[[ Data records open ]]
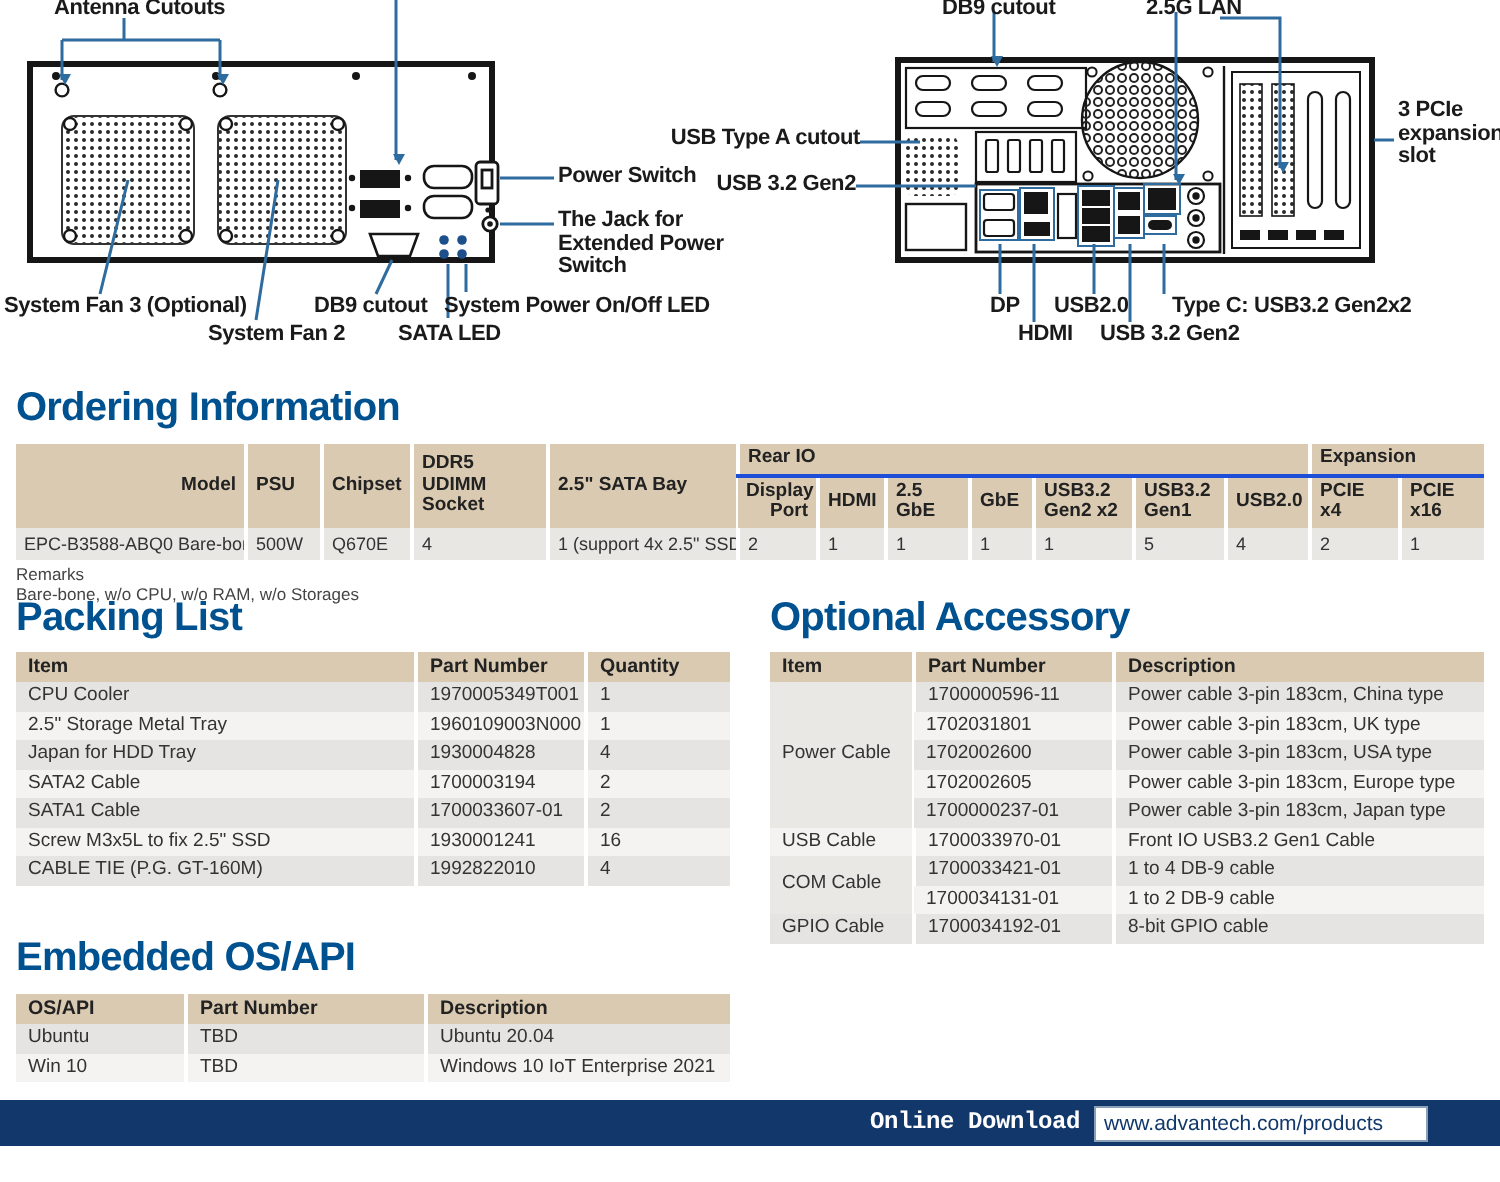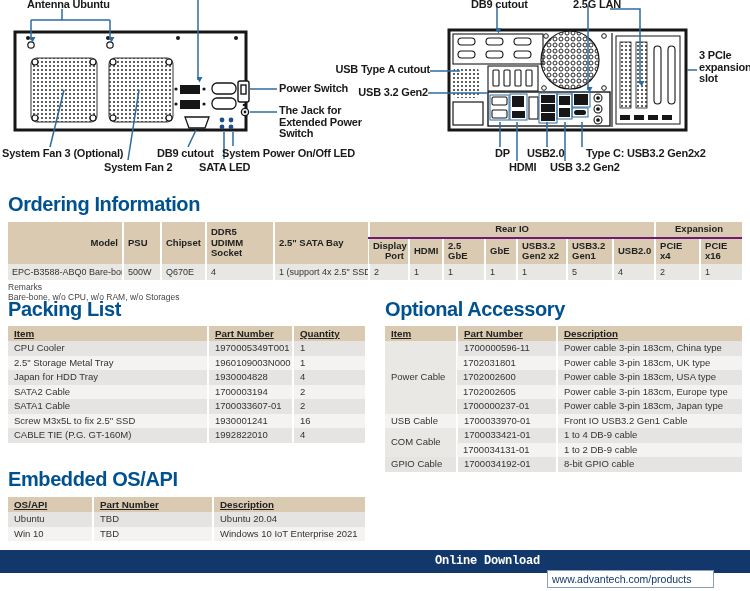--- a/index.html
+++ b/index.html
@@ -258,7 +258,7 @@
     </g>
   </svg>
 
-  <div class="dlabel" style="left:27px; top:-1px;">Antenna Ubuntu</div>
+  <div class="dlabel" style="left:27px; top:-1px;">Antenna Cutouts</div>
   <div class="dlabel" style="left:279px; top:83px;">Power Switch</div>
   <div class="dlabel" style="left:279px; top:105px;">The Jack for
 Extended Power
[[ Data records closed ]]
Show the lines from the data above that contain the string "class".

-  <div class="dlabel" style="left:27px; top:-1px;">Antenna Ubuntu</div>
+  <div class="dlabel" style="left:27px; top:-1px;">Antenna Cutouts</div>
   <div class="dlabel" style="left:279px; top:83px;">Power Switch</div>
   <div class="dlabel" style="left:279px; top:105px;">The Jack for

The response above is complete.